§ **THE RECORDS**
=======
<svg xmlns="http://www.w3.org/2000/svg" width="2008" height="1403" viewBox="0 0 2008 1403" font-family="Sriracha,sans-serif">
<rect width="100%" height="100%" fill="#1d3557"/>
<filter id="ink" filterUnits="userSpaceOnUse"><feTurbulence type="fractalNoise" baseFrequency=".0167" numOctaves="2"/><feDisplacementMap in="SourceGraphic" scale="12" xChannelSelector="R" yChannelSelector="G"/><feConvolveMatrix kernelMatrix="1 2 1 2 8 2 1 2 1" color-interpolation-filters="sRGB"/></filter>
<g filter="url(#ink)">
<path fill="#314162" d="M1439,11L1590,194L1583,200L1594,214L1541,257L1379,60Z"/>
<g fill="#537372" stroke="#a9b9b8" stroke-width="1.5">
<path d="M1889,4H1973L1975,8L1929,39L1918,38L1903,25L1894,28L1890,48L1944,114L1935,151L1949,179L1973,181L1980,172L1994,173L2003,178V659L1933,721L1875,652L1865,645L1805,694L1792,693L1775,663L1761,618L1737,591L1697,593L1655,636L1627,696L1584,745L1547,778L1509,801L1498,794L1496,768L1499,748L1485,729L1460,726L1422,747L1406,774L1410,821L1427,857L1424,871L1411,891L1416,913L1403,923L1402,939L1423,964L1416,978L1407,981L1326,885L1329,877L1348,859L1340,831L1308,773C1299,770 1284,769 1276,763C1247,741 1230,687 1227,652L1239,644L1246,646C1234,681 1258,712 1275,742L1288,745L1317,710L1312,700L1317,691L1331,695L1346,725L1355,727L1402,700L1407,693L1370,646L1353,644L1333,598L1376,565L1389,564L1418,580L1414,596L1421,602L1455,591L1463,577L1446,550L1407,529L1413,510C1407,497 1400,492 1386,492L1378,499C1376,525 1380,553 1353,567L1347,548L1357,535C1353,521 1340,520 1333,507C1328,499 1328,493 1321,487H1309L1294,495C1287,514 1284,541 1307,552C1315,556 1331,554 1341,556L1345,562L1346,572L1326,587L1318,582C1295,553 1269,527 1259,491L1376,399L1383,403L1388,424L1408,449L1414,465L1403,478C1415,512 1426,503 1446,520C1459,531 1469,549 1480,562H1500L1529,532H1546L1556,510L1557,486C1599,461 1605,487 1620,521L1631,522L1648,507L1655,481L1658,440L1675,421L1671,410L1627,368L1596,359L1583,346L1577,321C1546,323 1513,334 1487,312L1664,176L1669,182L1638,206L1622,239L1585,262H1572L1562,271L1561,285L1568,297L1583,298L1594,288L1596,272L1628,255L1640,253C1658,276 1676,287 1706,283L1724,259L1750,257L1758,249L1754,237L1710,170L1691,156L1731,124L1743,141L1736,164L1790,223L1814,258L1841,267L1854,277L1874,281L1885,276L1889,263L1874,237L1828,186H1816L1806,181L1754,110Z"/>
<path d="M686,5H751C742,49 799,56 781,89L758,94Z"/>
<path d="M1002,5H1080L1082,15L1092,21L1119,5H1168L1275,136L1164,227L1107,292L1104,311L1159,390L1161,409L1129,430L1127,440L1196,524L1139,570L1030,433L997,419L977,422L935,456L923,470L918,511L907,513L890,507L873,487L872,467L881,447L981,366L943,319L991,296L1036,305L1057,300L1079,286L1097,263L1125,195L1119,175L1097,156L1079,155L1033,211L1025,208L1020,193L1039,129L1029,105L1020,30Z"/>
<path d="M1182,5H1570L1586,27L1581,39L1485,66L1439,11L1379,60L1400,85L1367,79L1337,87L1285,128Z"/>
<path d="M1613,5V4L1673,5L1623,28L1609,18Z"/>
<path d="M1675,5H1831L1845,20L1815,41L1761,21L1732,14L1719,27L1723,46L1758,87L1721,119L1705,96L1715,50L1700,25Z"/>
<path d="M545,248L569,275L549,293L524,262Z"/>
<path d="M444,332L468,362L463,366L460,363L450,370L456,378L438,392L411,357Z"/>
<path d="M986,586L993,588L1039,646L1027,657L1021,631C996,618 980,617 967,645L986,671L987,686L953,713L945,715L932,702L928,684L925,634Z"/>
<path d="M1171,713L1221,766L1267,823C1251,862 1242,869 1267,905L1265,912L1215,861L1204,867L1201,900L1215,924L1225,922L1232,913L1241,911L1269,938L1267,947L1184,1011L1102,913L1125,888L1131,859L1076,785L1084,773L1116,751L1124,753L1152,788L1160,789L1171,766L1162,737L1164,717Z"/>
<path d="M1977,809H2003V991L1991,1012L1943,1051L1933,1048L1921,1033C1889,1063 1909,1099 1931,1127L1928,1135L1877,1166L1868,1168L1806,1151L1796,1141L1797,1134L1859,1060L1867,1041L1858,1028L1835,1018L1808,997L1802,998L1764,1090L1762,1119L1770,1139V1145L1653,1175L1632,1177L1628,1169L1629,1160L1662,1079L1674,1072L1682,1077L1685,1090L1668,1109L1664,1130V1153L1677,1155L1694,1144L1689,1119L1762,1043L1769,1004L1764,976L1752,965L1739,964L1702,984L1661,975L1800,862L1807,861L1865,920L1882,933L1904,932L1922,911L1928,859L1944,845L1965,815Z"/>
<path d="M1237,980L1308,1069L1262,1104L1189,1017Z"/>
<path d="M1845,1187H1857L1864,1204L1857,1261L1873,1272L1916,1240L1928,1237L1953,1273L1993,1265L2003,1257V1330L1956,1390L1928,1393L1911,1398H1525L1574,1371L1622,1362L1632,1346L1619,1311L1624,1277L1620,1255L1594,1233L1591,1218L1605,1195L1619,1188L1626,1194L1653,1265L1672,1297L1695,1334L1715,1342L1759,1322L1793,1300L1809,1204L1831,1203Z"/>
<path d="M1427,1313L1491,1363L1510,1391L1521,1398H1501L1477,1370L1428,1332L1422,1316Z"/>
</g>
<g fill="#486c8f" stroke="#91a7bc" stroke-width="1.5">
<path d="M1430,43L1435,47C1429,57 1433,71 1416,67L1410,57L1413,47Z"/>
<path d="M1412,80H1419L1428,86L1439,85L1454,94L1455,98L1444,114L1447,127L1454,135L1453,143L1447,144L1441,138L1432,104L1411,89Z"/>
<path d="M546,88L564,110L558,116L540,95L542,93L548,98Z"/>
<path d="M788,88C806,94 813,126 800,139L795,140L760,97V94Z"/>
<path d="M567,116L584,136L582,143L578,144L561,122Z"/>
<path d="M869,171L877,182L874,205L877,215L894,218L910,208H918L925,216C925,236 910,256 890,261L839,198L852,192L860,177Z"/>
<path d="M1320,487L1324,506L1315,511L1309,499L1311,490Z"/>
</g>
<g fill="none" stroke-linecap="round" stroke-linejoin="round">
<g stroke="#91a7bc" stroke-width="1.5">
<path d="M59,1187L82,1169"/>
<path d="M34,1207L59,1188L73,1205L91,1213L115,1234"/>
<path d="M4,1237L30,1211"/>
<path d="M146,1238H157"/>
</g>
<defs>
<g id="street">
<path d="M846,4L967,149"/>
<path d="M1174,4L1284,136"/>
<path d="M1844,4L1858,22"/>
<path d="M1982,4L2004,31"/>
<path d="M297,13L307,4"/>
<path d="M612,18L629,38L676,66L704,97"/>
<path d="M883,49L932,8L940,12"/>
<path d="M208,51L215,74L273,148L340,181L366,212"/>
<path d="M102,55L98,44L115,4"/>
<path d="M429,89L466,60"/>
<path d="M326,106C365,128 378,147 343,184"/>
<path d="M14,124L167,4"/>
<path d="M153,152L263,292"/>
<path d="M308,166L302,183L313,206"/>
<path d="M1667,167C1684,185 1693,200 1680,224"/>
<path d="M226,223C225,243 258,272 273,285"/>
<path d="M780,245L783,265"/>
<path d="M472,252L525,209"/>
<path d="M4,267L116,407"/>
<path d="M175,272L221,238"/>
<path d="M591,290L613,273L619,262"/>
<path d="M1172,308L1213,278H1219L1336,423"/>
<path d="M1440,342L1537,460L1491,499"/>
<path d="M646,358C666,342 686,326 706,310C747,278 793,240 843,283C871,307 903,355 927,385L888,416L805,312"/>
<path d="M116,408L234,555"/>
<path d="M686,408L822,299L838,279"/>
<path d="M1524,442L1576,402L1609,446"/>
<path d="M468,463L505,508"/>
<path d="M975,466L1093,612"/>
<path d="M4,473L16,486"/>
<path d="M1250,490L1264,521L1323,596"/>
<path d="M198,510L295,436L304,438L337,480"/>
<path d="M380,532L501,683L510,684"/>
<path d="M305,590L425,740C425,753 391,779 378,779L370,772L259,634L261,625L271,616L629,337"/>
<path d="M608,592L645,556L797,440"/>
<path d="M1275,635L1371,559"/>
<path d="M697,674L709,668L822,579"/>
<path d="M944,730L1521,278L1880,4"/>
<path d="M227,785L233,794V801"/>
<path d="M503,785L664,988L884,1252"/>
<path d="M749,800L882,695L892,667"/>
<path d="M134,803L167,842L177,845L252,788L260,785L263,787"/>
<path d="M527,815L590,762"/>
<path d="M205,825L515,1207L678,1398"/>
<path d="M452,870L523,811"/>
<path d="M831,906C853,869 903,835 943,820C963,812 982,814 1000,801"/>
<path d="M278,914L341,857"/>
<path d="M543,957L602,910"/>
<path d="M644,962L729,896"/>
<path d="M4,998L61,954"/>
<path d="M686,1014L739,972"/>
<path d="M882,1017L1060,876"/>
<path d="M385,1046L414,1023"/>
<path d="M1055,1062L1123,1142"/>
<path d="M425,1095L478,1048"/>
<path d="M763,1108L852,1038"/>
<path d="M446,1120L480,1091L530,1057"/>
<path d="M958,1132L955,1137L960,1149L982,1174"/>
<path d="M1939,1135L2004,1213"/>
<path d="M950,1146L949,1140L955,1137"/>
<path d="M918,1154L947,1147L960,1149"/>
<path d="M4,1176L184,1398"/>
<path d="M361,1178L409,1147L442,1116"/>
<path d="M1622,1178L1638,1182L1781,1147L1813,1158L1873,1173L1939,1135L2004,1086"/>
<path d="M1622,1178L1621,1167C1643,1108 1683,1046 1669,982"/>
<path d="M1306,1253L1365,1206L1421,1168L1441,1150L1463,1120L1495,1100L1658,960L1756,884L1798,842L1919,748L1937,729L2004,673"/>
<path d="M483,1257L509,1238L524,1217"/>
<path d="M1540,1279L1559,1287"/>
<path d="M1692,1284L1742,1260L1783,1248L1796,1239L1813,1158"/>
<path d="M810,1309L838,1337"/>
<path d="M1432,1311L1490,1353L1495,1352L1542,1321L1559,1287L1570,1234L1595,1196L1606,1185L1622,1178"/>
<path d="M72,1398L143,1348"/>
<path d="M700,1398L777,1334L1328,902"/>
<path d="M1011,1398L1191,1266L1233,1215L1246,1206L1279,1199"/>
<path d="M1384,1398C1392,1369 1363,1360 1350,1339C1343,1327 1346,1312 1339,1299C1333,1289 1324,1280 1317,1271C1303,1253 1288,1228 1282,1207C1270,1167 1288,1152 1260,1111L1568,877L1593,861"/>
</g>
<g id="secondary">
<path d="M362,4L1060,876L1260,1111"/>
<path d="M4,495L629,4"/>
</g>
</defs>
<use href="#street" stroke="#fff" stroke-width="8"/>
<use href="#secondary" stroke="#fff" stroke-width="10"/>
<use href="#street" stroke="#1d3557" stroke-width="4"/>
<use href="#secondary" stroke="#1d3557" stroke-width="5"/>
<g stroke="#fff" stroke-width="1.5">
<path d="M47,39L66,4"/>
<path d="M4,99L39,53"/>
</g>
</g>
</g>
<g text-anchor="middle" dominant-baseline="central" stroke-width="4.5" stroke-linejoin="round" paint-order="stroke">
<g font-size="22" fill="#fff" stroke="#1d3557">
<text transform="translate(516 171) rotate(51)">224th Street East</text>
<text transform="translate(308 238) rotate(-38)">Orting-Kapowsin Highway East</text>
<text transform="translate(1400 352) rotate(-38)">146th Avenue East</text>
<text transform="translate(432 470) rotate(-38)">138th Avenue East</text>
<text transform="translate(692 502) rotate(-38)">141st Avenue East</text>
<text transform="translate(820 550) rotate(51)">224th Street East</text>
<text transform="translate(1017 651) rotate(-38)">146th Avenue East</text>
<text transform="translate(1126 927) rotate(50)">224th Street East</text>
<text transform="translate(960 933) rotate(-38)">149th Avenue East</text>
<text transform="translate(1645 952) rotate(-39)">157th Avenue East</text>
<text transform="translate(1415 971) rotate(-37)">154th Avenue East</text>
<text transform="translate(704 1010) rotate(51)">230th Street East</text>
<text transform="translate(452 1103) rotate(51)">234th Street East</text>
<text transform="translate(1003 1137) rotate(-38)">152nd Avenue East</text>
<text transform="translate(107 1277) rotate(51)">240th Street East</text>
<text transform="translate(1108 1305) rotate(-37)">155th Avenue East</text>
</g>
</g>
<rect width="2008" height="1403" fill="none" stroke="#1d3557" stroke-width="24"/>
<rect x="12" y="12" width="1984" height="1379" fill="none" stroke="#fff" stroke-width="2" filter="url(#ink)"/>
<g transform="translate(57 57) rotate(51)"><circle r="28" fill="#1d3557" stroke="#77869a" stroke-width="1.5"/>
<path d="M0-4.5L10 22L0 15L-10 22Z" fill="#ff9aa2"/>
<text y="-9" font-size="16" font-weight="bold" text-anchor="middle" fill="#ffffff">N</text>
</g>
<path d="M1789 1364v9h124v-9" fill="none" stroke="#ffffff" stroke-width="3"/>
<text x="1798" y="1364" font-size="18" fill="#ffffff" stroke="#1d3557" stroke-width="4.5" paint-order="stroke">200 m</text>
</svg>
=======
§ **THE TASK**
Look for "ffffff" in each line of the material, then copy the lines where it is found.

§ **RESPONSE**
<text y="-9" font-size="16" font-weight="bold" text-anchor="middle" fill="#ffffff">N</text>
<path d="M1789 1364v9h124v-9" fill="none" stroke="#ffffff" stroke-width="3"/>
<text x="1798" y="1364" font-size="18" fill="#ffffff" stroke="#1d3557" stroke-width="4.5" paint-order="stroke">200 m</text>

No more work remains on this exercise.